Una escena de La violación de Lucrecia ROBERT ALTMAN

JAVIER ANSORENA

«Es la primera vez que voy a la ópera», dice Emily, una investigadora que vive en Manhattan, con sonrisa entusiasmada y agarrada a una botella de cerveza. Por su cara, no parece decepcionada por la ausencia de alfombras, cortinas pesadas, techos con moldes, lámparas espectaculares o un ejército de acomodadores. No es el Metropolitan Opera, a un paso de Central Park y a dos de Times Square, sino un modesto edificio bajo de ladrillo, en una calle sin apenas iluminación, en Gowanus. Es un barrio industrial de Brooklyn, que toma su nombre del infame canal que lo atraviesa, sinónimo de los excesos contaminantes de la explosión económica de Nueva York en los comienzos del siglo XX. Nadie se atreve a poner un dedo en ese agua, pero en la última década artistas, artesanos y bares han cubierto los huecos que han dejado en el barrio los negocios manufactureros desparecidos.

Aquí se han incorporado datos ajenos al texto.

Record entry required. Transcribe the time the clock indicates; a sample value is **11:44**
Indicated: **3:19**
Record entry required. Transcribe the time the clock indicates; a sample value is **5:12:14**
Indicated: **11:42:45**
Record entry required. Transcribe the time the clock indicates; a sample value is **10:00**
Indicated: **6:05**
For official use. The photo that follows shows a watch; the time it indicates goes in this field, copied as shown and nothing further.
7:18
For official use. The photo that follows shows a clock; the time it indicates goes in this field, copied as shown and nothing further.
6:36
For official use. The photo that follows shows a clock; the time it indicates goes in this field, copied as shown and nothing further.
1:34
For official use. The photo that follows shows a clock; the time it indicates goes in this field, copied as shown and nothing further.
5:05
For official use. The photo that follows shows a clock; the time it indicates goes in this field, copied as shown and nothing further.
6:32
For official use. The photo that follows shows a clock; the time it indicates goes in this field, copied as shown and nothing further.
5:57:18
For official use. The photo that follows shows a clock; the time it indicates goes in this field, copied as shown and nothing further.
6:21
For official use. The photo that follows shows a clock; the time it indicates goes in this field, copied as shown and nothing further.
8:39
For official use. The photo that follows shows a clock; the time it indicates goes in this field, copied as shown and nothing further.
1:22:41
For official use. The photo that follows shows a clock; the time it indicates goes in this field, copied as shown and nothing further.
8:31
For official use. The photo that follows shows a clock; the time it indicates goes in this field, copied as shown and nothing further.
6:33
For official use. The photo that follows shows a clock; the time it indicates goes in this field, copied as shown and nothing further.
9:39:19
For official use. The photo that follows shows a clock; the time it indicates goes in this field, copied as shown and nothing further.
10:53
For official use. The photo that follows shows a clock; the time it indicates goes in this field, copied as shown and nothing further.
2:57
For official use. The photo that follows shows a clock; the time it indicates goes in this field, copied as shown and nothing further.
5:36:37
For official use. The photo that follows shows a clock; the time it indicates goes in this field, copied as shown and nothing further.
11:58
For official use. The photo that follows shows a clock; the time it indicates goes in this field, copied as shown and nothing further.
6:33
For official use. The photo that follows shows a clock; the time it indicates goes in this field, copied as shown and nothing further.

Es una zona «cool» para Emily, como también lo es la idea de que programen aquí una ópera. El edificio data de 1916 y durante mucho tiempo fue un taller de reparación de coches antiguos. Hoy es el escenario de «La violación de Lucrecia», la ópera de cámara de Benjamin Britten, producida por la compañía Loft Opera. La sala donde se representa es un espacio diáfano, desnudo. Apenas hay cuatro hileras de sillas plegables a lo largo, donde caben unas 200 personas.

En la antesala hay un bar, atestado de gente joven que compra vino y cerveza donado por dos empresas de Brooklyn y que ayuda en la recaudación. Entre ellos están dos amigos de Emily. Anna dice que es una entusiasta de la música, pero además le atrae que es «un sitio donde puedes conocer gente nueva». Saluda con efusividad a Colin, un cantante de ópera que habla maravillas del nivel de los músicos. Suena rock y hip hop y dance por los altavoces. Hay también aficionados más mayores a la ópera, que ya esperan a la función algo impacientes desde sus sillas. Todos han pagado treinta dólares por sus entradas. Por ese precio, estarían en la última fila del Met.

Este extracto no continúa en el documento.